====== Data for this task ======
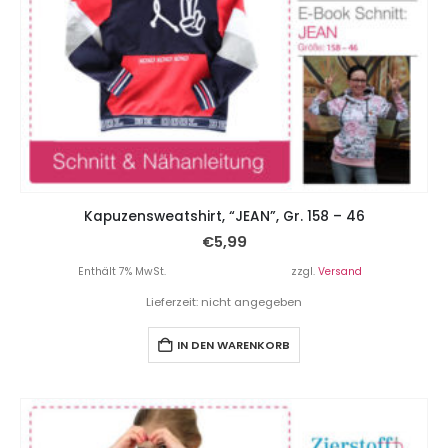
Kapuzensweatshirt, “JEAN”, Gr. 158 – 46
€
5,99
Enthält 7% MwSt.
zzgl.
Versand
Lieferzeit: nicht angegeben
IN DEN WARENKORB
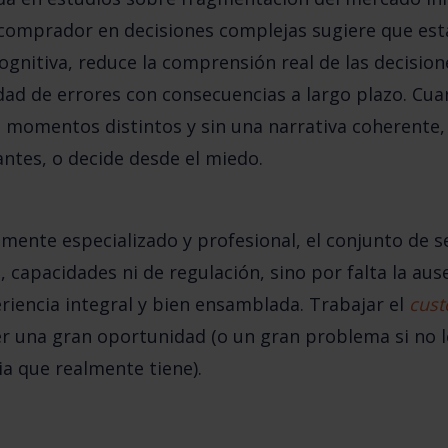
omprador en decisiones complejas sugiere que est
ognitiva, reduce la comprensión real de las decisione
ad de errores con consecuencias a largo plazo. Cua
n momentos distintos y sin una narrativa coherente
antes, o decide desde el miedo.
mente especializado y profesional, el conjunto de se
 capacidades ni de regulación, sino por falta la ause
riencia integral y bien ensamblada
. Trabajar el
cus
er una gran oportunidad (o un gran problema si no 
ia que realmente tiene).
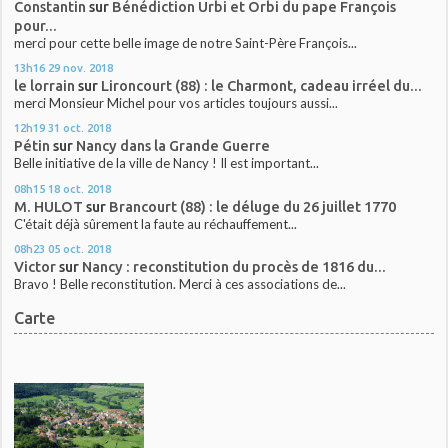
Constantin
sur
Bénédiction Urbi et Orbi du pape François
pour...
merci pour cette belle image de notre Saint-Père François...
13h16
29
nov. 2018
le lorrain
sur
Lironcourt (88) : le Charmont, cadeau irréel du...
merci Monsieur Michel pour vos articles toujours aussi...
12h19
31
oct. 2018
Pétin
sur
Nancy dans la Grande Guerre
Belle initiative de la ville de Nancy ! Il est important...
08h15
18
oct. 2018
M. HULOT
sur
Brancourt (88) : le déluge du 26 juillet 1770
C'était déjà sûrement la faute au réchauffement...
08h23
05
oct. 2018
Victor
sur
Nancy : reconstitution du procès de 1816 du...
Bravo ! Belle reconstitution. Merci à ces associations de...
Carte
======
====== Data for this task ======
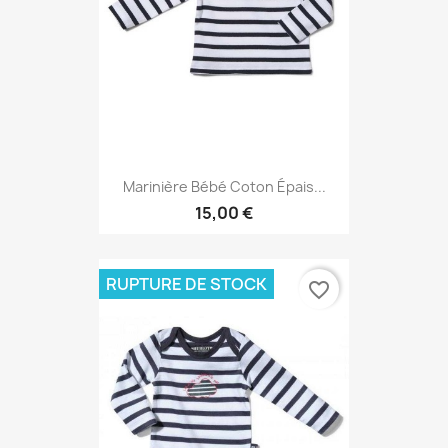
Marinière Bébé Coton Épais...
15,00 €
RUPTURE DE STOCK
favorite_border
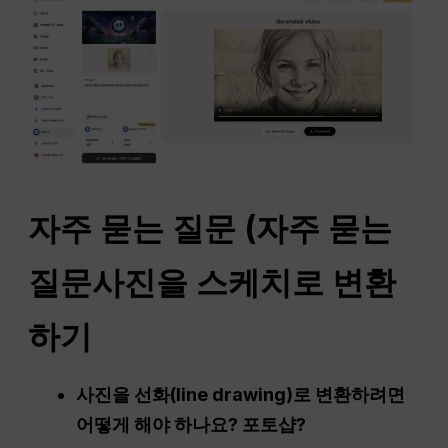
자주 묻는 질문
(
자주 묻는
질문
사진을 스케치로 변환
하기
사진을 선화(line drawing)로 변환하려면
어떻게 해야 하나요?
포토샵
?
======
====== Data for this task ======
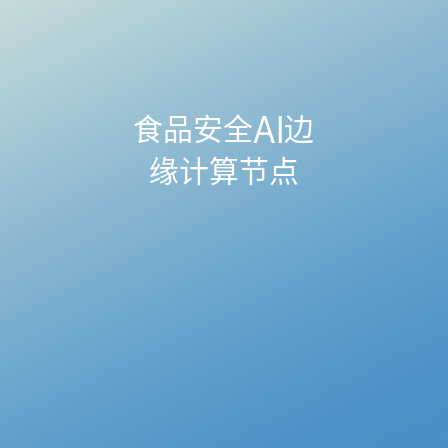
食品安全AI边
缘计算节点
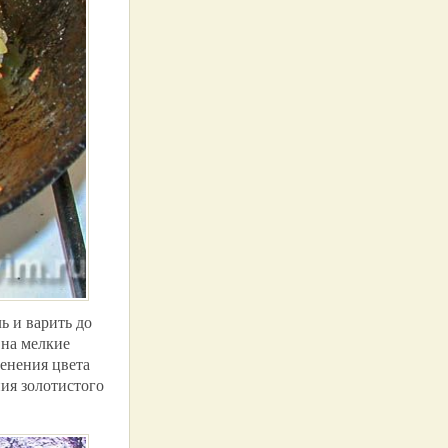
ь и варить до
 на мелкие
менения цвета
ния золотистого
======
### Required work
Repeat, word for word, the lines of the material above from the one holding "Gr. 158 – 46" through the one holding "n momentos distintos". Leave out pictures.

### Written response
Kapuzensweatshirt, “JEAN”, Gr. 158 – 46
€
5,99
Enthält 7% MwSt.
zzgl.
Versand
Lieferzeit: nicht angegeben
IN DEN WARENKORB
omprador en decisiones complejas sugiere que est
ognitiva, reduce la comprensión real de las decisione
ad de errores con consecuencias a largo plazo. Cua
n momentos distintos y sin una narrativa coherente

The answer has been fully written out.